- [Exercise objective]: Which lines below include the string "results"? Please show each one.

Data items
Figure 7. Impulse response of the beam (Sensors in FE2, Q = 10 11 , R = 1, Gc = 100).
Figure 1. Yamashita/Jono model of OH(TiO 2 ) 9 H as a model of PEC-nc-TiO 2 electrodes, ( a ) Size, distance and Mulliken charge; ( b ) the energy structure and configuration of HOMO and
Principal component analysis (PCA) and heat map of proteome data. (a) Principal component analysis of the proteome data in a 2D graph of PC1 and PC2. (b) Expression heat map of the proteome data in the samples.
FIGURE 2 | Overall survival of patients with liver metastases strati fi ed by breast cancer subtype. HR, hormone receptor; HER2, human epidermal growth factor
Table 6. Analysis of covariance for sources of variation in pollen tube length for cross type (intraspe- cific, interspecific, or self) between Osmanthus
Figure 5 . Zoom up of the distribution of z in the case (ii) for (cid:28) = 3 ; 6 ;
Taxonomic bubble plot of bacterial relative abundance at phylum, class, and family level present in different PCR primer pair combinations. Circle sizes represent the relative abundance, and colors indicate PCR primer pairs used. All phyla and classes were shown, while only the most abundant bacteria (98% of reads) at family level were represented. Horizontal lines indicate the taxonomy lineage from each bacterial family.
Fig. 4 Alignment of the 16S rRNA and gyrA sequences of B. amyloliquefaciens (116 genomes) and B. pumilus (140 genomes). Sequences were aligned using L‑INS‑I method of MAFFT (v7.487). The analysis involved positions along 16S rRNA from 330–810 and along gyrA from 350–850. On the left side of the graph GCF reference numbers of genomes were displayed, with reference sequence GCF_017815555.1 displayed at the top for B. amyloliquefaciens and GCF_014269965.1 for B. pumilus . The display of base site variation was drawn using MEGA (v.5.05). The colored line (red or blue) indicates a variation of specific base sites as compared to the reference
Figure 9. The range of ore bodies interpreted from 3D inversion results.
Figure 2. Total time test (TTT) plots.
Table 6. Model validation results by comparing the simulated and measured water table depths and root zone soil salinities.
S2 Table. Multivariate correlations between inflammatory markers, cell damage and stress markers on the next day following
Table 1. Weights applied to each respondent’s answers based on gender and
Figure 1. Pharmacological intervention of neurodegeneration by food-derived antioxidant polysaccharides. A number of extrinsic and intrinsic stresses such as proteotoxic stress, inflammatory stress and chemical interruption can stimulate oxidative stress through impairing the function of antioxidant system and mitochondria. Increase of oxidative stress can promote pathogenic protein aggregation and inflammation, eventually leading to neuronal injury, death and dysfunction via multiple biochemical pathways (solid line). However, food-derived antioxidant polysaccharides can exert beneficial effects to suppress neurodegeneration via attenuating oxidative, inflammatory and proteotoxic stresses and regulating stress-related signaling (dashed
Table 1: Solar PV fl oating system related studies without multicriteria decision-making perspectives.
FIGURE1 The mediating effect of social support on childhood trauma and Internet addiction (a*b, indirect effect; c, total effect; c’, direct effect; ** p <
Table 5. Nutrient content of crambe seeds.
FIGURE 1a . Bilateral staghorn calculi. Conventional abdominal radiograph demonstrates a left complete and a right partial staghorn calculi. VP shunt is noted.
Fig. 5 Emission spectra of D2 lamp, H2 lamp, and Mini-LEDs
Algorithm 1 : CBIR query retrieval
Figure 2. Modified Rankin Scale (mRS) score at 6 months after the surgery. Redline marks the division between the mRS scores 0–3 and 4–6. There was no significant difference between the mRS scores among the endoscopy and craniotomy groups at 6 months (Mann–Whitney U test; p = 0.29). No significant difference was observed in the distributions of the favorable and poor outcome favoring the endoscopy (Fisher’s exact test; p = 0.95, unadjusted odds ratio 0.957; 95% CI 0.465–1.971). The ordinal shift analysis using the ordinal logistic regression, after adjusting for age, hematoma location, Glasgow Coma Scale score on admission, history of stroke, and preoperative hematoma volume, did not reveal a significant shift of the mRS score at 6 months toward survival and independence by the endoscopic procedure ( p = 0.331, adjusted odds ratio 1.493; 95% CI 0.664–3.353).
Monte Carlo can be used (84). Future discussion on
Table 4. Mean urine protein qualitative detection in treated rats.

- [Problem solution]:
Figure 9. The range of ore bodies interpreted from 3D inversion results.
Table 6. Model validation results by comparing the simulated and measured water table depths and root zone soil salinities.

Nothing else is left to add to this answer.